La domination de la data sur l’interface logicielle

L’IA générative est l’outil le plus abouti pour « faire parler » la donnée.

Le Cloud a permis la croissance exponentielle des données, mais surtout leur collecte et organisation pour l’exploitation. Les nouveaux outils qui organisent les données dans des data lakes, data wharehouse et bases de données permettent aux entreprises de manipuler de grandes quantités de données, et de les transformer en signaux exploitables pour générer des gains de productivité. On perçoit tout de suite l’intérêt de l’IA générative qui est l’outil le plus abouti pour « faire parler » la donnée. Aujourd’hui, un LLM est capable d’ingurgiter la donnée pour la restituer sous la forme d’une image, d’un tableau ou d’un texte, sans presque aucune limite de forme. Autrement dit, une fois la donnée collectée, même dans une forme très brute, il suffirait d’y appliquer un modèle d’IA générative pour obtenir n’importe quelle information structurée, qu’elle soit comptable, financière, commerciale ou marketing. Dans un tel contexte, serait-il toujours nécessaire d’acheter une interface logicielle rigide, comme un CRM ou un ERP ? Une simple interface de « promptage » pourrait-elle remplacer les milliers d’écrans, de menus et de boites à clics de nos logiciels métiers ?
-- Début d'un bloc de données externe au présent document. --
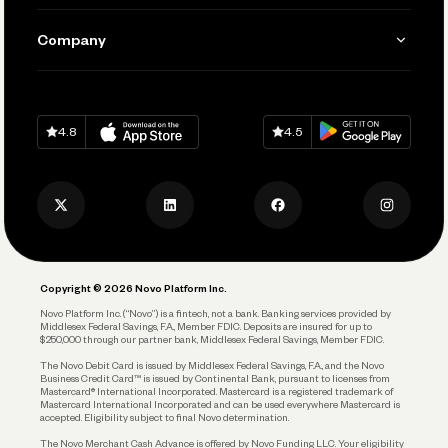
Manage Your Banking
Send and Pay
Learn
Company
Connecting Your Tools
Pay Vendors and Employees
Help
Grow Your Business
Contact Us
Spend
Download on
App Store
Download on
Google Play
Keep Learning
Careers
4.8
4.5
Track and Manage Expenses
Press
Business Credit Card
Privacy Policy
Business Debit Card
Legal
Plan and Protect
Copyright © 2026 Novo Platform Inc.
Reserves and Allocation
Novo Platform Inc. (“Novo”) is a fintech, not a bank. Banking services provided by
Middlesex Federal Savings, F.A., Member FDIC. Deposits are insured for up to
$250,000 through our partner bank, Middlesex Federal Savings, Member FDIC.
Account Protections
The Novo Debit Card is issued by Middlesex Federal Savings, F.A., and the Novo
Business Credit Card™ is issued by Continental Bank, pursuant to licenses from
Funding
Mastercard® International Incorporated. Mastercard is a registered trademark of
Mastercard International Incorporated and can be used everywhere Mastercard is
accepted. Eligibility subject to final Novo determination.
Business Loans
The Novo Merchant Cash Advance is offered by Novo Funding LLC. Your eligibility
Nous rentrons donc dans l’ère de la donnée, après celle du logiciel. Il est certainement hâtif de prédire, à ce stade, la mort du logiciel. Peut-être même, va-t-il amplifier sa présence dans nos vies grâce à l’intelligence artificielle. Mais une incertitude émerge sur sa pérennité à long terme dans sa forme actuelle, comme interface homme/machine dans des applicatifs métiers. En revanche, les nouveaux outils de gestion de la donnée, qui ont émergé avec le Cloud, vont être centraux dans la capacité des entreprises à extraire tous les gains de productivité et utiliser au mieux toutes les possibilités techniques offertes par l’IA générative.

L’histoire continue à s’écrire, et nous en serons des observateurs vigilants.